Text extractions by page:

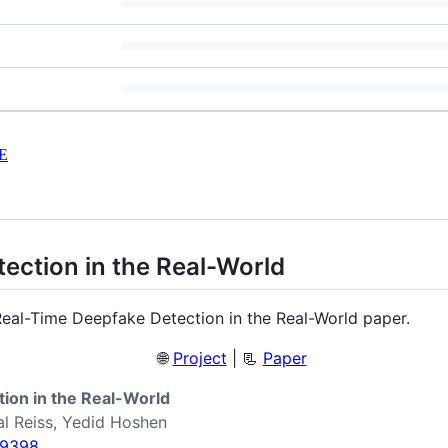
E
ection in the Real-World
Real-Time Deepfake Detection in the Real-World paper.
🌐
Project
| 📃
Paper
ion in the Real-World
al Reiss, Yedid Hoshen
09398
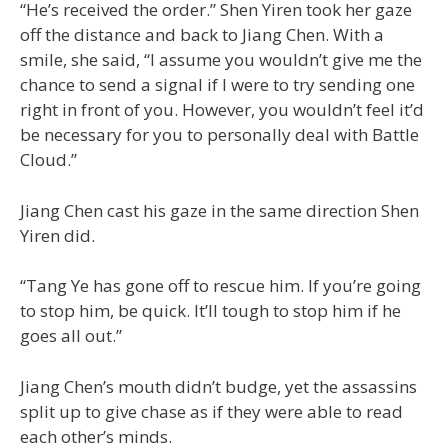
“He’s received the order.” Shen Yiren took her gaze
off the distance and back to Jiang Chen. With a
smile, she said, “I assume you wouldn’t give me the
chance to send a signal if I were to try sending one
right in front of you. However, you wouldn’t feel it’d
be necessary for you to personally deal with Battle
Cloud.”
Jiang Chen cast his gaze in the same direction Shen
Yiren did.
“Tang Ye has gone off to rescue him. If you’re going
to stop him, be quick. It’ll tough to stop him if he
goes all out.”
Jiang Chen’s mouth didn’t budge, yet the assassins
split up to give chase as if they were able to read
each other’s minds.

### WHAT THIS TASK INVOLVES
In the records above, reproduce every line from the one containing "took her gaze" down to the one containing "If you’re going", keeping both of those lines. Copy each line word for word, in its original order.

### WRITTEN SOLUTION
“He’s received the order.” Shen Yiren took her gaze
off the distance and back to Jiang Chen. With a
smile, she said, “I assume you wouldn’t give me the
chance to send a signal if I were to try sending one
right in front of you. However, you wouldn’t feel it’d
be necessary for you to personally deal with Battle
Cloud.”
Jiang Chen cast his gaze in the same direction Shen
Yiren did.
“Tang Ye has gone off to rescue him. If you’re going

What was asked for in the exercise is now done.